Significant group exhibitions include "The 2006 California Biennial" at the Orange County Museum of Art (Newport Beach, CA); travelling exhibition "One Way or Another: Asian American Art Now” (2006–2008), curated by Melissa Chiu, Director and Curator of Contemporary Asian Art at the Asia Society Museum, Karin Higa, Senior Curator of Art at the Japanese American National Museum, Los Angeles, and Susette S. Min, Assistant Professor of Asian American Studies and Art History at the University of California, Davis and exhibited at Asia Society and Museum (New York, NY), Blaffer Gallery at University of Houston (Houston, TX), Berkeley Art Museum (Berkeley, CA), Japanese American National Museum (Los Angeles, CA), and Honolulu Academy of Arts (Honolulu, HI); "Bay Area Now 5" (2008) at Yerba Buena Center for the Arts (San Francisco, CA), organized by Kate Eilertsen, Acting Director of Visual Arts and Berin Golonu, Associate Visual Arts Curator; and "The Global Contemporary. Art Worlds after 1989" (2011) at Museum of Contemporary Art (Karlsruhe, Germany), curated by Andrea Buddensieg and Peter Weibel. In May 2005, Ebtekar had a two-person exhibition at Lisa Dent Gallery in San Francisco with artist Jeong-Im Yi.

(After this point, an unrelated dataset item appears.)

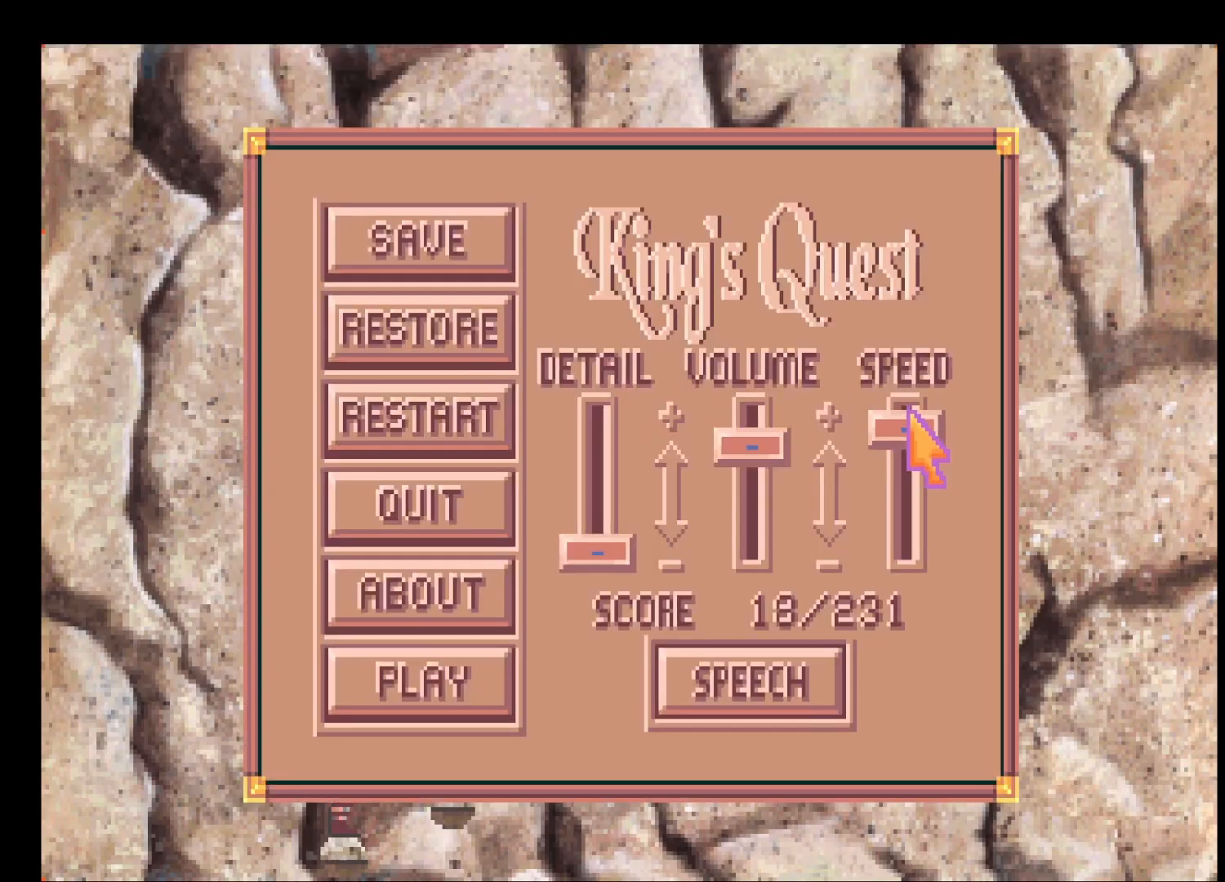
{"keys": [], "mouse": [], "events": [[317, "mouse_left", "up"]]}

== Stanford University initiative ==
Envisioned and directed by Ala Ebtekar, "Art, Social Space and Public Discourse" is a three-year course in Stanford University on art that investigates the multiple contexts that shift and define changing ideas of public space. This ongoing critical framework of conversations, newly issued art projects, and exploration of various cultural productions and intellectual traditions looks at recent transformations of civic life.

==Recognition==
He has been awarded residencies at ZKM Center for Art and Media Karlsruhe in Germany, Cité internationale des arts in Paris, Sazmanab in Tehran, Iran, the San Francisco Center for the Book, and 18th Street Art Center in Los Angeles through the Visions from the New California Award, a project of the Alliance of Artist Communities in partnership with the James Irvine Foundation.

The Huffington Post featured and mentioned Ala Ebtekar as one of the "17 Visual Artists You Should Know in 2016".

Ebtekar was named the 2025 King Artist in Residence at Arion Press.